=== GIVEN ENTRIES ===
++++++

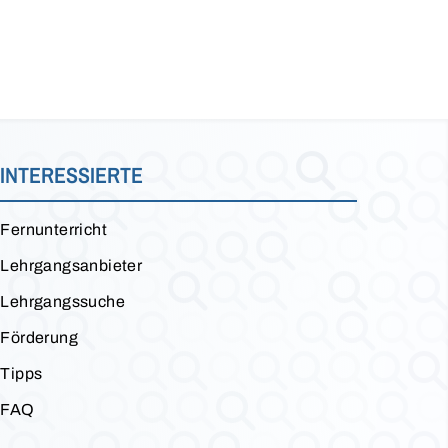
INTERESSIERTE
Fernunterricht
Lehrgangsanbieter
Lehrgangssuche
Förderung
Tipps
FAQ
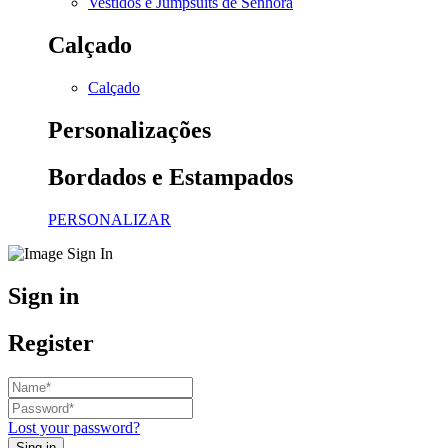
Vestidos e Jumpsuits de Senhora
Calçado
Calçado
Personalizações
Bordados e Estampados
PERSONALIZAR
Sign in
Register
Lost your password?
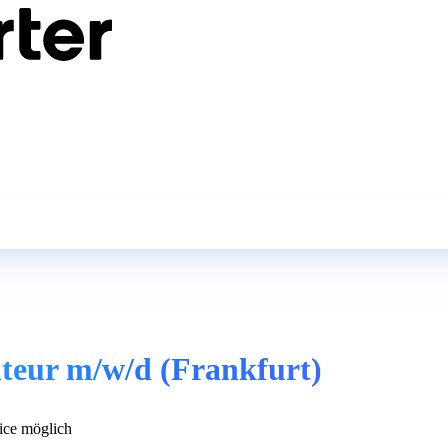
nteur m/w/d (Frankfurt)
ce möglich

++++++

What is needed is every line of the data above, set down exactly but with the images left out.

=== RESULT FOR THIS TASK ===
INTERESSIERTE
Fernunterricht
Lehrgangsanbieter
Lehrgangssuche
Förderung
Tipps
FAQ
Vestidos e Jumpsuits de Senhora
Calçado
Calçado
Personalizações
Bordados e Estampados
PERSONALIZAR
Sign in
Register
Lost your password?
nteur m/w/d (Frankfurt)
ce möglich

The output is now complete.